_TRECHO DA PÁGINA_
○ ○ ○

Abaixo, assista ao vídeo
Democratizar ou Suzano vai parar!
por Anomalia Caótica
Depoimento de servidores públicos em greve na cidade de Suzano – SP em meados de abril de 2010. Mais de cinco anos sem aumento, péssimas condições de trabalho, falta de materiais básicos, uma administração pública nada transparente, imposição de um Plano de Carreira, uma fagulha de luta de classes, uma mini-TAZ (Zona Autônoma Temporária), um sindicato aproveitador, uma gestão pseudo democrática… eis os motivos da greve.
É pena ter acabado, é pena ter ido parar nas mãos da justiça…
Para entendermos essa greve de Suzano precisamos compreender as forças políticas da cidade. Não se trata de defender o prefeito, mas creio que seja preciso caracterizar melhor a oposição. Essa apesar de quase 6 anos fora do executivo, ainda influência muitos setores da cidade (imprensa, sindicato, empresas de transporte, empresas coleta de lixo e etc.).
Para entender essa greve também é necessário aprofundarmos o debate sobre a política salarial que o Marcelo Candido está implementando. Não há dúvida que houve um arrocho salarial nesses últimos anos. Mas precisamos ter claro se o Estatutos do Funcionalismo e dos Planos de Carreira, Cargos e Salários criando pelo prefeito avança ou não na luta dos trabalhadores.
Precisamos entender a escala proposta: Aumentos iam de 54% (ajudante geral com mais de 25 anos) até 10% (Médicos e engenheiros). O discurso do prefeito é que isso valorizaria as menores referencias e reduziria as diferenças salariais. Isso explica a fragmentação da greve, ou não?
Do ponto de vista da organização dos trabalhadores, o que mais preocupa, além de ter a frente um sindicato dirigido pela Força Sindical, é o encurtamento do direito de greve. Interdito, resoluções judiciais… É aqui que devemos nos esforçar e entender. Claro, se realmente pretendemos construir uma zona autonoma.
Parabéns pelo texto. Muito interessante.
Viva o sindicalismo de base! Abaixo a burocracia sindical!
Suzano carrega muitos resquícios estevistas, não há como negar. Entretanto, a atual administração não cumpriu várias promessas, deixou o salário com defasagem de cinco anos sem reajuste e quis empurrar o Plano de Carreira goela abaixo.
É bom frisar que Suzano está entre os 20 municípios que mais arrecadam impostos em São Paulo, arrecada mais que Mogi das Cruzes, cidade vizinha, maior e com muito mais habitantes. Outro fator, no mínimo estranho na cidade, é o número de secretarias, ao todo são 20 (existe até uma chamada Secretaria de Descentralização e Participação Popular, que nem o secretário, Rosenil Órfão soube explicar a função quando indagado pela Câmara), cada uma com seu devido secretário que ganha um salário no mínimo rasoável, sem contar seus acessores…Na verdade, tanta secretaria não passa de cabines de emprego.
É relativo o fato do escalonamento salarial, por exemplo os contadores que ganham acima de três mil reais, terão um reajuste de 15%, já os professores que ganham mil e duzentos reais, terão um reajuste de 10%, além de outras ‘coisas estranahas’.
É bom frisar que criticar o Cândido, não é, nem de longe, apoiar o Estevam, entretanto, a diferença entre eles, entre seus partidos e entre os partidos sendo de direita ou de ‘esquerda’, é cada vez menor, senão inexistente.

○ ○ ○

(Registros de uma fonte de dados)
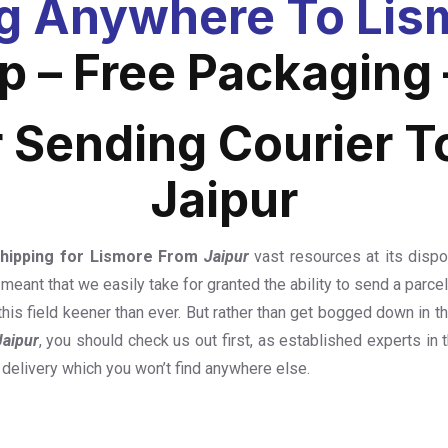
g Anywhere To Lism
 – Free Packaging 
r Sending Courier T
Jaipur
Shipping for Lismore From
Jaipur
vast resources at its dispo
 meant that we easily take for granted the ability to send a parc
this field keener than ever. But rather than get bogged down in 
Jaipur
, you should check us out first, as established experts in t
 delivery which you won’t find anywhere else.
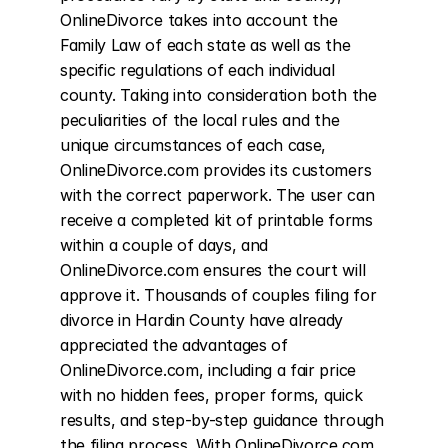
OnlineDivorce takes into account the 
Family Law of each state as well as the 
specific regulations of each individual 
county. Taking into consideration both the 
peculiarities of the local rules and the 
unique circumstances of each case, 
OnlineDivorce.com provides its customers 
with the correct paperwork. The user can 
receive a completed kit of printable forms 
within a couple of days, and 
OnlineDivorce.com ensures the court will 
approve it. Thousands of couples filing for 
divorce in Hardin County have already 
appreciated the advantages of 
OnlineDivorce.com, including a fair price 
with no hidden fees, proper forms, quick 
results, and step-by-step guidance through 
the filing process. With OnlineDivorce.com, 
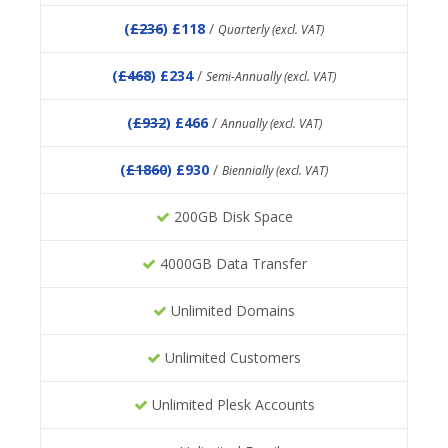
(
£236
) £118
/
Quarterly (excl. VAT)
(
£468
) £234
/
Semi-Annually (excl. VAT)
(
£932
) £466
/
Annually (excl. VAT)
(
£1860
) £930
/
Biennially (excl. VAT)
200GB Disk Space
4000GB Data Transfer
Unlimited Domains
Unlimited Customers
Unlimited Plesk Accounts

○ ○ ○

_ATIVIDADES PROPOSTAS_
1. Reescreva em forma de lista, de modo mais breve, o parágrafo do texto sobre a greve em Suzano que começa com "Precisamos entender a escala proposta". Mantenha os fatos principais.
2. Transcreva do texto sobre a greve em Suzano todo o trecho que vai de "É pena ter acabado, é" até "luta dos trabalhadores.".

_RESPOSTAS EM ORDEM_
1.
- Escala de aumentos proposta: de 54% (ajudante geral com mais de 25 anos) até 10% (médicos e engenheiros).
- Discurso do prefeito: a medida valorizaria as menores referências e reduziria as diferenças salariais.
- Pergunta levantada: isso explicaria, ou não, a fragmentação da greve.

2.
É pena ter acabado, é pena ter ido parar nas mãos da justiça…
Para entendermos essa greve de Suzano precisamos compreender as forças políticas da cidade. Não se trata de defender o prefeito, mas creio que seja preciso caracterizar melhor a oposição. Essa apesar de quase 6 anos fora do executivo, ainda influência muitos setores da cidade (imprensa, sindicato, empresas de transporte, empresas coleta de lixo e etc.).
Para entender essa greve também é necessário aprofundarmos o debate sobre a política salarial que o Marcelo Candido está implementando. Não há dúvida que houve um arrocho salarial nesses últimos anos. Mas precisamos ter claro se o Estatutos do Funcionalismo e dos Planos de Carreira, Cargos e Salários criando pelo prefeito avança ou não na luta dos trabalhadores.